Solutions and Key Components of Success

  1. 1.

    Overcome and address racism:

    1. (a)

      Treat patients with dignity, respect, and value; this will lead to further positive engagement with services.

    2. (b)

      Build trusting relationships with Indigenous communities and services.

    3. (c)

      Involve Indigenous people in leadership and decision-making roles.

    4. (d)

      Involve staff, providers, Indigenous leaders, communities, and families in identifying problems and co-designing solutions, including system-wide modifications.

  2. 2.

    Improve communication [17]:

    1. (a)

      Utilize medical and cultural interpreters.

    2. (b)

      Use diagrams and illustrations.

    3. (c)

      Demonstrate procedures first where possible.

    4. (d)

      Use plain language and avoid idioms.

    5. (e)

      Allow extra time for Indigenous patients to respond or tell their stories.

    6. (f)

      Seek culturally meaningful analogies that make sense within the patient’s lived experience and worldview.

  3. 3.

    Recruitment and retention:

    1. (a)

      Re-examine recruitment and retention protocols.

    2. (b)

      Ensure inclusion of Indigenous populations.

    3. (c)

      Create programs such as Walking Forward to guide recruitment and retention.

    4. (d)

      Design trials with more time and increased resources to engage Indigenous communities.

    5. (e)

      Conduct trials in regional and remote locations. Bringing clinical trials to the community (rather than the community to the trial) will increase awareness and understanding.

  4. 4.

    Navigation: Employ trained patient navigators to work with patients and clinical trial recruiters. Indigenous navigators support in-person, one-on-one contact; can discuss clinical trials with patients and families; and support patients throughout their participation. They can help to bridge the gap between services and patients/families [18].

  5. 5.

    Community engagement and partnerships: Strong community engagement and Indigenous leadership are key components of success. Trusting partnerships need to be established and supported across countries, states, Tribal nations, and Indigenous organizations.

  6. 6.

    Education, materials, and resources: Quality resources can create meaningful local analogies that support depth of meaning and build cancer and clinical trial literacy in ways that are meaningful to patients’ lived experiences.

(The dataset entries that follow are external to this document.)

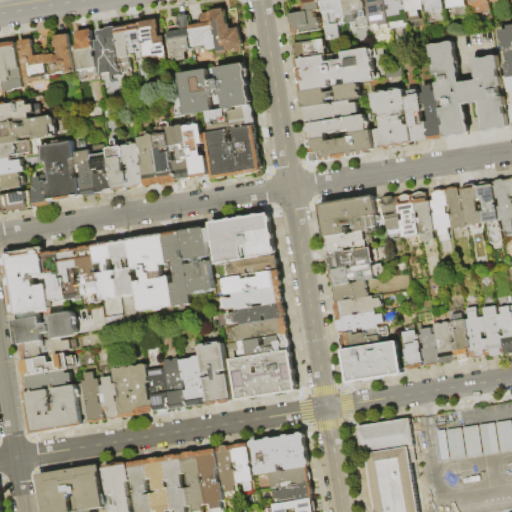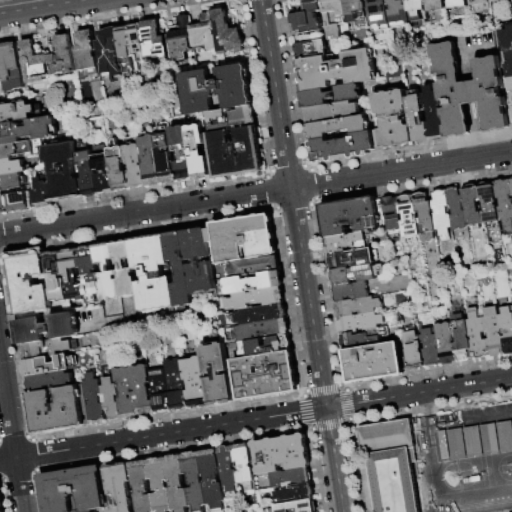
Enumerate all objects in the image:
building: (499, 1)
road: (21, 3)
building: (454, 3)
building: (480, 4)
building: (312, 6)
building: (482, 6)
building: (459, 7)
building: (398, 10)
building: (436, 11)
building: (358, 13)
building: (399, 13)
building: (418, 13)
building: (380, 14)
building: (328, 16)
building: (335, 18)
building: (307, 24)
building: (204, 32)
building: (202, 33)
building: (227, 35)
building: (180, 36)
building: (154, 38)
building: (139, 44)
building: (125, 47)
building: (126, 48)
building: (313, 50)
building: (109, 52)
building: (508, 52)
building: (85, 53)
building: (87, 54)
building: (508, 55)
building: (46, 58)
building: (47, 59)
building: (11, 66)
building: (9, 67)
building: (338, 70)
building: (1, 74)
building: (210, 90)
building: (470, 93)
road: (275, 94)
building: (333, 96)
building: (333, 100)
building: (441, 101)
building: (18, 111)
building: (333, 113)
building: (435, 115)
building: (223, 116)
building: (231, 118)
building: (418, 118)
building: (394, 120)
building: (339, 128)
building: (28, 129)
building: (19, 137)
building: (343, 148)
building: (14, 149)
building: (197, 151)
building: (181, 153)
building: (235, 153)
building: (165, 159)
building: (149, 161)
building: (122, 163)
building: (134, 165)
building: (12, 166)
building: (118, 166)
building: (86, 169)
road: (401, 170)
building: (62, 171)
building: (103, 173)
building: (12, 181)
building: (511, 185)
building: (42, 193)
building: (14, 201)
building: (15, 202)
building: (504, 204)
building: (472, 207)
building: (457, 209)
building: (450, 210)
road: (145, 211)
building: (490, 211)
building: (442, 213)
building: (349, 215)
building: (393, 215)
building: (409, 216)
building: (425, 217)
building: (241, 237)
building: (350, 240)
building: (352, 257)
building: (198, 259)
building: (252, 265)
building: (124, 268)
building: (179, 268)
building: (351, 268)
building: (106, 270)
building: (152, 272)
building: (89, 273)
building: (353, 273)
building: (71, 274)
building: (55, 275)
building: (27, 282)
building: (252, 282)
building: (351, 290)
building: (255, 298)
building: (357, 305)
building: (258, 314)
building: (152, 320)
building: (360, 321)
building: (45, 327)
building: (506, 329)
building: (262, 330)
building: (493, 333)
building: (477, 335)
building: (462, 336)
building: (364, 338)
building: (461, 338)
building: (446, 344)
building: (265, 346)
building: (48, 348)
building: (430, 348)
road: (316, 349)
building: (414, 351)
building: (372, 361)
building: (374, 361)
building: (48, 365)
building: (217, 373)
building: (263, 375)
building: (48, 380)
building: (195, 381)
building: (176, 383)
building: (142, 389)
building: (160, 389)
building: (126, 392)
building: (93, 398)
building: (110, 398)
building: (57, 409)
building: (476, 417)
road: (256, 419)
building: (481, 432)
road: (12, 435)
building: (481, 441)
building: (281, 453)
building: (390, 465)
building: (393, 465)
building: (244, 466)
building: (227, 468)
building: (285, 471)
building: (291, 477)
building: (211, 478)
building: (178, 480)
building: (194, 480)
building: (176, 483)
building: (119, 485)
building: (158, 485)
building: (141, 487)
building: (72, 489)
building: (72, 490)
building: (296, 492)
building: (1, 502)
building: (0, 506)
building: (296, 506)
building: (86, 511)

Education activities should focus on:

    1. (a)

      Improving the health literacy of individuals and their communities.

    2. (b)

      Communicating specific clinical trial recruitment resources and the value of participation.

    3. (c)

      Collaborating with others to develop specific and relevant resources.

    4. (d)

      Providing presentations for staff at health facilities and for communities, starting small and local, and expanding.

    5. (e)

      Drawing on successful programs such as Clinical Trials Education for Native Americans (designed to help Indigenous cancer patients and their families make informed choices about clinical trial participation) [19] and materials such as those available on the Psycho-Oncology Co-operative Research Group website (https://www.pocog.org.au/).

    6. (f)

      Sharing resources and services and updating them to meet patient and family needs.

Conclusion

Indigenous participation in clinical trials is important, and researchers need to implement specific strategies to ensure Indigenous peoples are represented in trials. Achieving this requires trust, engagement, commitment to genuine partnerships, and willingness to understand people and their communities. Most importantly, it requires time and commitment to work in culturally appropriate and sensitive ways and a workforce dedicated to ensuring that Indigenous peoples are fully represented in clinical trials.